Estamos muy enojados, rabiosos con todo y por todo, parece que la tolerancia a la frustración se transformó en migajas o, tal vez, era ya mucha, tanta que terminó por desbordarse, por rebasarnos.

Estallamos por el tráfico, por las cuentas, por las deudas, por una crítica, por una sugerencia, por un producto, por un detalle, por una idea, por un chasquido, por un pestañeo, por una diferencia. Estallamos por todo.

Cuando la ira nos desborda comienza a perderse el sentido por las razones de las que verdaderamente deberíamos de asumirla, hay tanto rencor en el ambiente que nos extraviamos en las causas para convertir nuestra rabieta y nuestros berrinches en destrucción. Y lo peor, creo, es que nos estamos destruyendo.

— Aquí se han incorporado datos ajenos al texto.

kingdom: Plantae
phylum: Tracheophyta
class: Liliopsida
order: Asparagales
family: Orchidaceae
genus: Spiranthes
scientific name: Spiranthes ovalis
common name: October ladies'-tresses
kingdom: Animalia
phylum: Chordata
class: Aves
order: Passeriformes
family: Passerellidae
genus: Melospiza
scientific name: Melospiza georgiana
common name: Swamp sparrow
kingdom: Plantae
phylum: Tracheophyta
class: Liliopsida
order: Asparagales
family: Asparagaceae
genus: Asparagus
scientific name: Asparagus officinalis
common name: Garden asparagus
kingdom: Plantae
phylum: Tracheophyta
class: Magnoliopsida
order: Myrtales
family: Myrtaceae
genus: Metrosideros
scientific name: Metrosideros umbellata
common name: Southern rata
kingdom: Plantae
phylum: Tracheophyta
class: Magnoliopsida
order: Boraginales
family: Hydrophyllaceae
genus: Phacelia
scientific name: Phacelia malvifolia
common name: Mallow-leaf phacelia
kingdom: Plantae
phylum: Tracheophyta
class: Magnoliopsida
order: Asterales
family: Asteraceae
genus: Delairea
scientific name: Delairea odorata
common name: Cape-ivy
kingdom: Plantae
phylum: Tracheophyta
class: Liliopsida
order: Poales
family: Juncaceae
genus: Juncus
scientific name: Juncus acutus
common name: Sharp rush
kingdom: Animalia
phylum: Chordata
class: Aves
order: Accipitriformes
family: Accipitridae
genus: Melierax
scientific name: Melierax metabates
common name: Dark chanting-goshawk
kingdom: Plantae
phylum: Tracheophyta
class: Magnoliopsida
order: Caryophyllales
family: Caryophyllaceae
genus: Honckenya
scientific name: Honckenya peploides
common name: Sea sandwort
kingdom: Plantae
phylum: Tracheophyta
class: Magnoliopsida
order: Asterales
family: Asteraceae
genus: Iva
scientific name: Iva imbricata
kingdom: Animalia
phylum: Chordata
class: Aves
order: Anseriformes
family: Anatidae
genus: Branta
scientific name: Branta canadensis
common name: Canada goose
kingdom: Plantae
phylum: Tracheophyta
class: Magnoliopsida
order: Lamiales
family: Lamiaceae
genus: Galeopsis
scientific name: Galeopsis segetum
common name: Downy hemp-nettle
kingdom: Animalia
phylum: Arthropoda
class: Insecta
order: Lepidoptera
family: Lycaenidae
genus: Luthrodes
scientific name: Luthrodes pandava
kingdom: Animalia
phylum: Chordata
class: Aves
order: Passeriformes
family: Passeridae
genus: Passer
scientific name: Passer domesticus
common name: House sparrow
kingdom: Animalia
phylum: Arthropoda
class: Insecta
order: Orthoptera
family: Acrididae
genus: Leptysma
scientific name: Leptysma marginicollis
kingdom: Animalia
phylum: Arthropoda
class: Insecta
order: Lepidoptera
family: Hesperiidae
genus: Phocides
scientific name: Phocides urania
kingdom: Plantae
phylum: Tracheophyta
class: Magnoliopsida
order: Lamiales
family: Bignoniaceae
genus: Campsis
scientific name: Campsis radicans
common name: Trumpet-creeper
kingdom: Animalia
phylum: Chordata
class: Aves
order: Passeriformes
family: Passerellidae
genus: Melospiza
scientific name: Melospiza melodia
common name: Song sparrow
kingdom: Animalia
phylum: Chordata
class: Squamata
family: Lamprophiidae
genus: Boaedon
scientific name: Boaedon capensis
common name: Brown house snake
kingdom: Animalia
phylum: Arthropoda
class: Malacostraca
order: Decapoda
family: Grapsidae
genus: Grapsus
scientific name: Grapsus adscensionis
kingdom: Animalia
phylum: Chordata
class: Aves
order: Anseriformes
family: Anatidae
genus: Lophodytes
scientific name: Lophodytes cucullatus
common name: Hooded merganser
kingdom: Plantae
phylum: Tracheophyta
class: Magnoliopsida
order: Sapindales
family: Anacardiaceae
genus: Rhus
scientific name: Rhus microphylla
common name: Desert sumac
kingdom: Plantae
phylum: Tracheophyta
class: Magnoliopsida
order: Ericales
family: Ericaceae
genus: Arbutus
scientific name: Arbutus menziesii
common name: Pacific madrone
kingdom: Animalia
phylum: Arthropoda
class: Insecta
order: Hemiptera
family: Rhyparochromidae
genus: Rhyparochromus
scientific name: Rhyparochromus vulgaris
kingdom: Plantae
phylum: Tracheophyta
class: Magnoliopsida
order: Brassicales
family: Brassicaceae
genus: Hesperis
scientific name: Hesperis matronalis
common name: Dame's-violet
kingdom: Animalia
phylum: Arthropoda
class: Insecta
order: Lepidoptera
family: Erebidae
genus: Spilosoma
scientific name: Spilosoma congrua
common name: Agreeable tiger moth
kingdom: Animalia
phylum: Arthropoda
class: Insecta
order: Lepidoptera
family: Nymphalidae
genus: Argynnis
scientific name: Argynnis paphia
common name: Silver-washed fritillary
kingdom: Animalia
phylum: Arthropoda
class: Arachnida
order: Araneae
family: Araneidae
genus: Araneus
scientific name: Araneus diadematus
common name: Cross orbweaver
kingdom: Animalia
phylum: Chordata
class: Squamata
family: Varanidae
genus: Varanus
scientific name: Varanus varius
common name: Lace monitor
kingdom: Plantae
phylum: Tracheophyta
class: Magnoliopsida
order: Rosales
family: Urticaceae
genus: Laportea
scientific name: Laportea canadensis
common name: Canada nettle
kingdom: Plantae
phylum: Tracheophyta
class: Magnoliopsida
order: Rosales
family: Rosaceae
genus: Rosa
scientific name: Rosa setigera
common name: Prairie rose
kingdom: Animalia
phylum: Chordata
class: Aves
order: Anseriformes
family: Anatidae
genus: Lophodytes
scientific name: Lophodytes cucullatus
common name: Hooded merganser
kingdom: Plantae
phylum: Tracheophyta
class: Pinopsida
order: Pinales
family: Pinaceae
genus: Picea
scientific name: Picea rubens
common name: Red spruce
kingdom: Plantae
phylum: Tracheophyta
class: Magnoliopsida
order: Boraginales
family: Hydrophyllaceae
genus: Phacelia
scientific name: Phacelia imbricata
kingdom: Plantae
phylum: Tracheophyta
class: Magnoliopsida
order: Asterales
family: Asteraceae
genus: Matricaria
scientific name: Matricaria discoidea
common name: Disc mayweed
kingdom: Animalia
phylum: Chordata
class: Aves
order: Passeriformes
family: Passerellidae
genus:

No me toca evocar tiempos pasados pero es muy claro que hemos estamos ya muy disminuidos en nuestra tolerancia para lo “otro”, para quien piensa diferente, para quien opina de otra forma, para quien ve negro en lugar de blanco. Es muy claro, pues, que nos ataca un achaque de monocromatismo, que las tonalidades, bellas por diferentes, sublimes por su pluralidad, se nos están borrando de la vista, preferimos cegarnos ante el arcoíris.

Considero que una gran parte viene de la forma como decidimos comunicarnos desde el nacimiento de las redes sociales y los algoritmos que nos mandatan qué ver y qué pensar basados en nuestras preferencias de consumo.

Lo que podría resultar muy atractivo para vender productos se vuelve en nuestra contra cuando nos quiere vender emociones e ideas: solo nos muestra aquello que es acorde a nuestra forma de pensar, aquello que refuerza nuestros estereotipos, prejuicios y dogmas, ocultándonos lo que reprobaremos, lo que pondría en debate nuestra concepción adquirida de algún tema específico. Nos divide al grado de omitirnos, quien no piensa como yo pienso simplemente no existe como tampoco existe lo que no pienso.

Nunca jamás en la prensa, por ejemplo, habíamos tenido un escenario como el que se plantea hoy en pos de nuestra supervivencia, publicar algo que no genera “likes” aunque rico en contenido es un arriesgue de lectores que castigan no por una deficiencia en la información o en la opinión sino porque, simplemente, no les gusta lo que leen.

Muchas publicaciones se han vuelto, más bien, catálogos del contentillo social. En algunos casos ya estamos ante el peor escenario: no es el gobierno el censor sino el pueblo quien exige la censura, es la audiencia para la que se trabaja la que también demanda callar.

Y les aplauden, porque siempre será más fácil abrazarnos al dogma que abrirnos a las ideas novedosas.

Qué triste. Qué miedo. Qué miedo desde donde seguramente nace la rabia.

DE COLOFÓN.— Hay que reducir el número de pobres, no el número de ricos.